Youngkin spent his entire childhood in Virginia, moving from Richmond to Virginia Beach in his teens. He graduated from Virginia’s oldest private school, Norfolk Academy, in 1985. He double-majored in managerial studies and mechanical engineering during his undergrad years at Rice University and earned an MBA from Harvard in 1994.

Youngkin and his wife, Suzanne, have four children, whom they raised in northern Virginia. He has served on the boards of several nonprofits, including Virginia Ready Initiative – which he founded with his wife -- Virginia Tech’s Innovation Campus Advisory Board, the Museum of the Bible, and the Meadowkirk Retreat Center.

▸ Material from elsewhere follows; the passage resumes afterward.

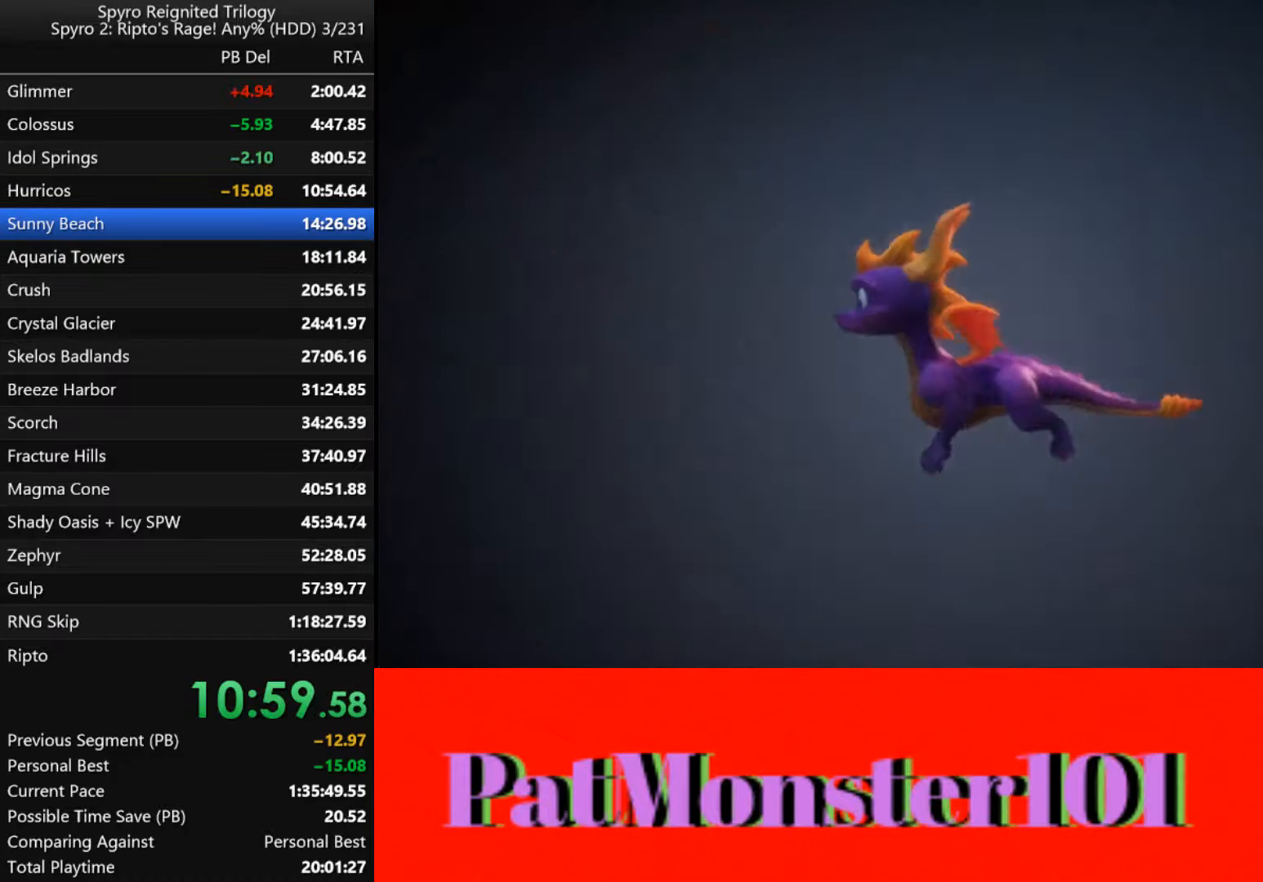
{"buttons": [], "left_stick": "center", "right_stick": "center", "events": [[67, "TRIANGLE", "down"], [184, "TRIANGLE", "up"], [284, "TRIANGLE", "down"], [417, "TRIANGLE", "up"]]}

McAuliffe conceded the race on Wednesday morning. He issued the following statement:

"While last night we came up short, I am proud that we spent this campaign fighting for the values we so deeply believe in. We must protect Virginia's great public schools and invest in our students. We must protect affordable health care coverage, raise the minimum wage faster, and expand paid leave so working families have a fighting shot. We must protect voting rights, protect a woman's right to choose, and, above all else, we must protect our democracy. While there will be setbacks along the way, I am confident that the long term path of Virginia is toward inclusion, openness and tolerance for all.

"Congratulations to Governor-Elect Glenn Youngkin on his victory. I hope Virginians will join me in wishing the best to him and his family.

"I would like to thank my wife Dorothy, my family, and my incredible campaign team for their tireless efforts and dedication over these past eleven months. And to all of my supporters across Virginia who knocked on millions of doors, made countless phone calls, and talked to their family, friends and neighbors: I am eternally grateful that you joined me on this journey to move Virginia forward.

"Serving as Virginia’s 72nd governor was the highest honor of my life, and I will never stop fighting to make our Commonwealth stronger and brighter for all."

Glenn Youngkin will be sworn in as Virginia’s next governor on Jan. 15, 2022.